The service-orientated advanced economies (AEs) suffered deeper Q2 GDP contractions compared with emerging markets (EMs) based on Q2 GDP data (India and Mexico being the exceptions, Chart 1). The larger policy responses could therefore be justified and, of course, aided by AEs’ ability to finance larger fiscal deficits and extend central bank liquidity without jeopardizing commitment to inflation mandates.
The AE fiscal deficit is expected to increase from 3.3% of GDP in 2019 to more than 14% in 2020, with deficits in the US, UK, Canada and Japan all projected between 14 and 20% of GDP this year. Direct fiscal support is large in these countries, as is liquidity support in Japan and several European countries – the result of sizeable guarantee programmes (Table 1). Total fiscal support, according to the IMF estimates, is over 30% of GDP in Germany, Japan and Italy.

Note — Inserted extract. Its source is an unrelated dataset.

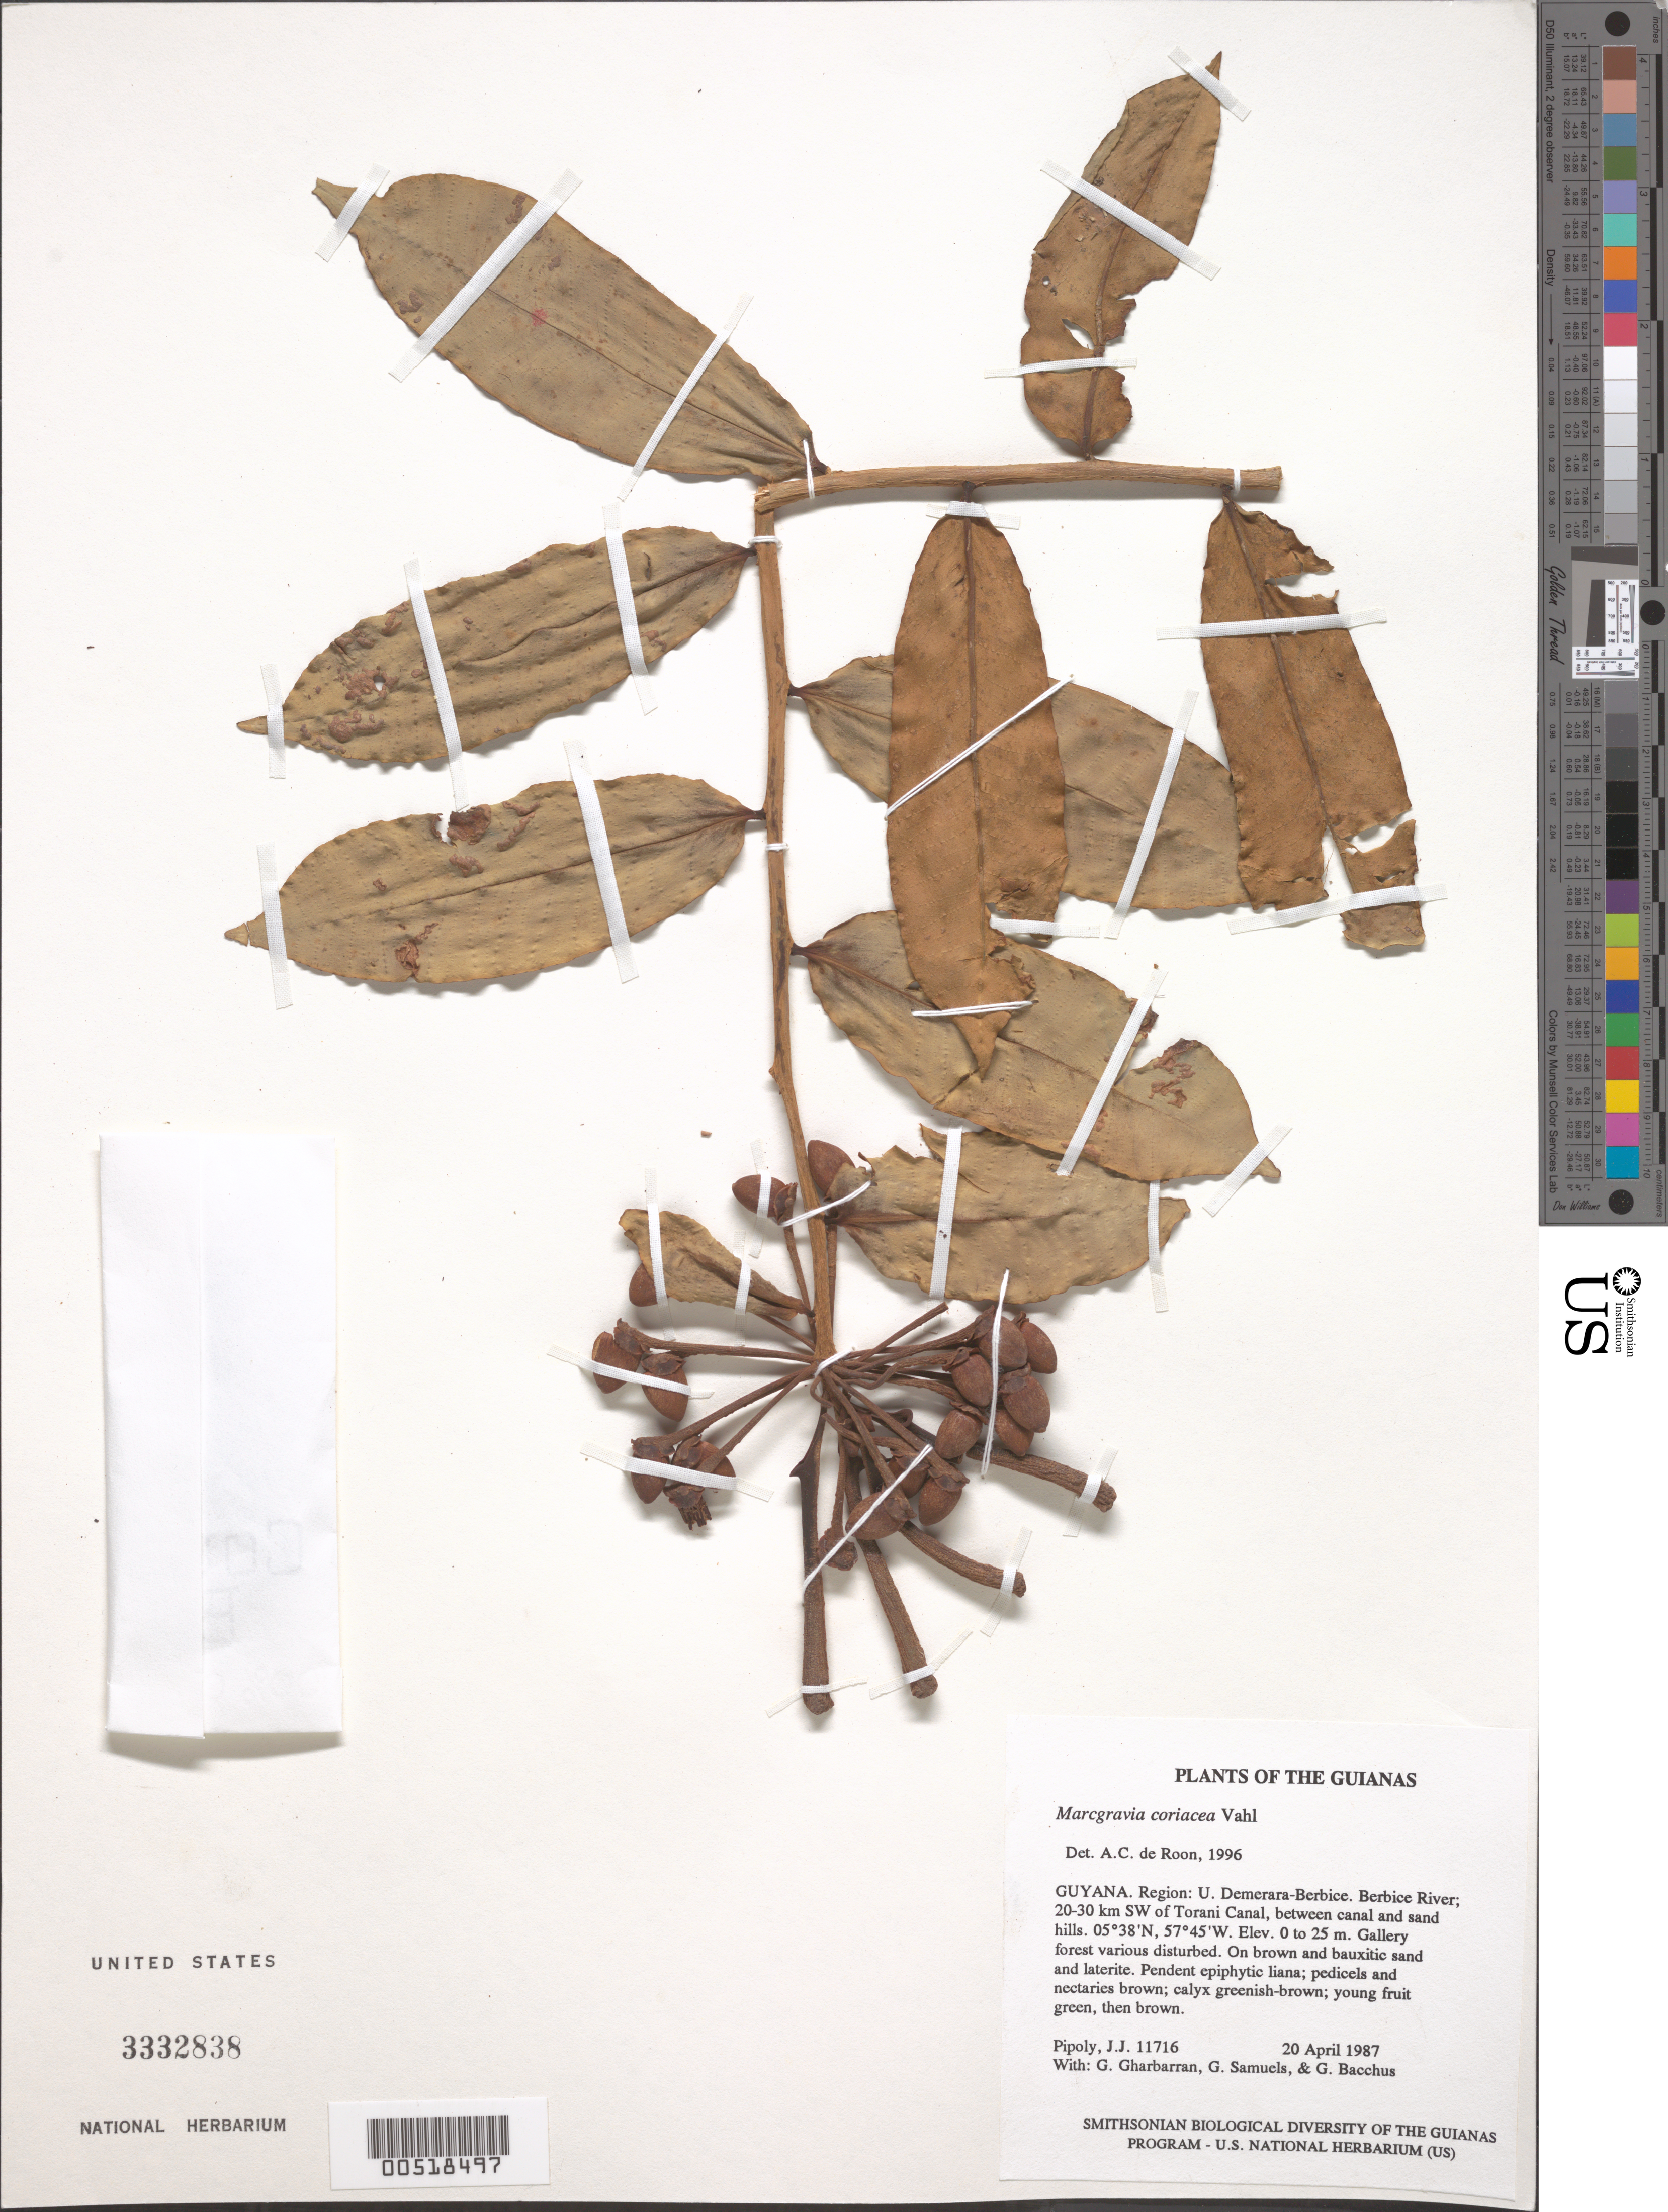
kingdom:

EM fiscal support is relatively small by comparison and highly concentrated. Singapore is the largest globally in terms of direct measures, but as this is largely financed through earlier savings it does not impact the deficit or debt issuance. Chile, Brazil, Poland and South Africa have seen significant stimulus through direct measures, but elsewhere in EM it has been modest. Mexico notably ranks last.
Also remarkable is that countries with the smallest fiscal support, i.e. Mexico and India, are among those expected to see the largest annual GDP declines. So while fiscal discipline may be less of a near-term issue, a slower recovery (and, as a result, weaker government revenues) will take a toll on government finances for some time.